[Opening QUOTED PASSAGE section]

02/27/10 - “Uncharted waters once again,” said Champlin’s Marina attorney Robert Goldberg in reaction to last week’s state Supreme Court decision to remand the marina’s expansion application back to the Coastal Resources Management Council for a new vote.
The high court decision overruled a Superior Court ruling that allowed the marina a 3-acre expansion into the Great Salt Pond.
Four members of the Supreme Court — Chief Justice Paul Suttell, Justice Francis Flaherty, Justice William Robinson and former Chief Justice Frank Williams — affirmed in part and reversed in part Superior Court Judge Netti Vogel’s previous decision. Justice Maureen McKenna Goldberg, wife of the Champlin’s lawyer, recused herself from the matter.
Vogel’s ruling itself had reversed a previous CRMC denial of the expansion. Vogel held weeks of evidentiary hearings that led her to rescind the votes of three CRMC members, Chairman Michael Tikoian, Vice Chairman Paul Lemont, and former commissioner Gerald Zarrella, for improper procedure and bias.

[Closing QUOTED PASSAGE section]
[Opening ENTRIES SHOWN section]

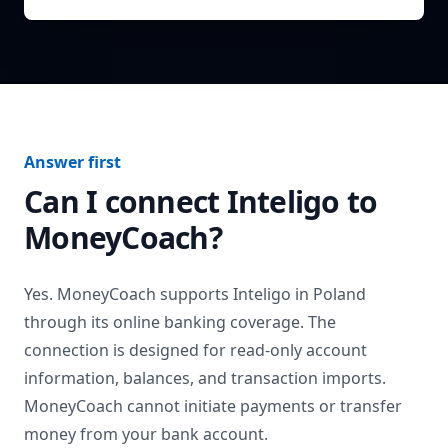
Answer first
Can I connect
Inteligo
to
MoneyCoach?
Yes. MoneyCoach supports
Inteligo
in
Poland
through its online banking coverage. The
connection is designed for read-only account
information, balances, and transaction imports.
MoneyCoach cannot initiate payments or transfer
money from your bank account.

[Closing ENTRIES SHOWN section]
[Opening ENTRIES SHOWN section]

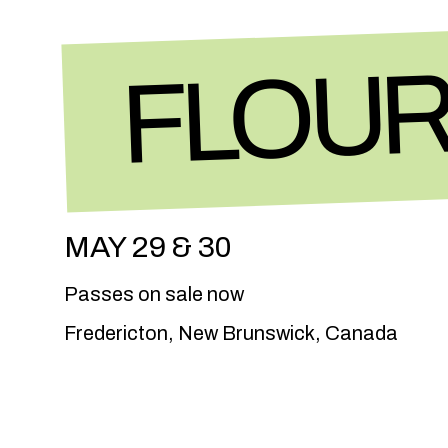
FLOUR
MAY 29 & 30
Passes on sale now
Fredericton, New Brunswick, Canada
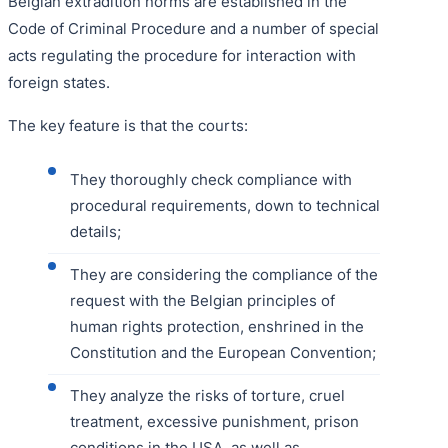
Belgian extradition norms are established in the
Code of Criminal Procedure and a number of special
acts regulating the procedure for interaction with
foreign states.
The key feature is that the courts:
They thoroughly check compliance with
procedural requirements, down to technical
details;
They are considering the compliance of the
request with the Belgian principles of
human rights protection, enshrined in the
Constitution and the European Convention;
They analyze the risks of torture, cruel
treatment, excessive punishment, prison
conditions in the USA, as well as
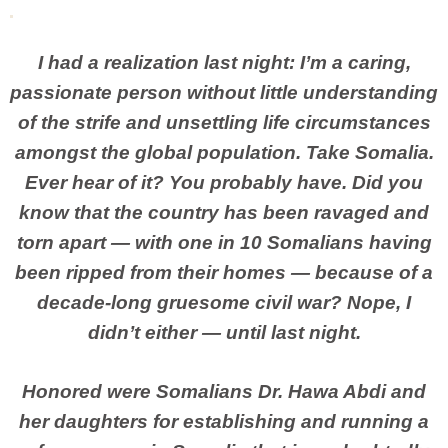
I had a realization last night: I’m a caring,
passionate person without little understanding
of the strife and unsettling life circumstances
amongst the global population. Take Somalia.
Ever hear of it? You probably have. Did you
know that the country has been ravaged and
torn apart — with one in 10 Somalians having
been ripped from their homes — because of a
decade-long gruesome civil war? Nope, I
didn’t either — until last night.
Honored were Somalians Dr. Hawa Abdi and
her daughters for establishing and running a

[Closing ENTRIES SHOWN section]
[Opening ENTRIES SHOWN section]

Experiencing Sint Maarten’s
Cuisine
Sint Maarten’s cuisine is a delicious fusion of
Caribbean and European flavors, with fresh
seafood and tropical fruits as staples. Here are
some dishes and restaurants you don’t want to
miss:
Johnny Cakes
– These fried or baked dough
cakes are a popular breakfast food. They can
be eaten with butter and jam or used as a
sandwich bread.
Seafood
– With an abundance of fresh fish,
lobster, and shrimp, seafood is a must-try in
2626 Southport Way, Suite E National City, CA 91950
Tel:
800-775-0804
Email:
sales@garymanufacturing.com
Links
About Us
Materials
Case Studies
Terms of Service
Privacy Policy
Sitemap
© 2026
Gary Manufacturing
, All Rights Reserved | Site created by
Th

[Closing ENTRIES SHOWN section]

- QUESTIONS ON THE MATERIAL -
**1)** Please extract from the marina article the passage starting with "Four members of" and going on through "procedure and bias.".
**2)** According to the marina article, how large an expansion into the Great Salt Pond had the Superior Court ruling allowed?

- EXERCISE RESPONSES -
**1)**
Four members of the Supreme Court — Chief Justice Paul Suttell, Justice Francis Flaherty, Justice William Robinson and former Chief Justice Frank Williams — affirmed in part and reversed in part Superior Court Judge Netti Vogel’s previous decision. Justice Maureen McKenna Goldberg, wife of the Champlin’s lawyer, recused herself from the matter.
Vogel’s ruling itself had reversed a previous CRMC denial of the expansion. Vogel held weeks of evidentiary hearings that led her to rescind the votes of three CRMC members, Chairman Michael Tikoian, Vice Chairman Paul Lemont, and former commissioner Gerald Zarrella, for improper procedure and bias.

**2)** A 3-acre expansion.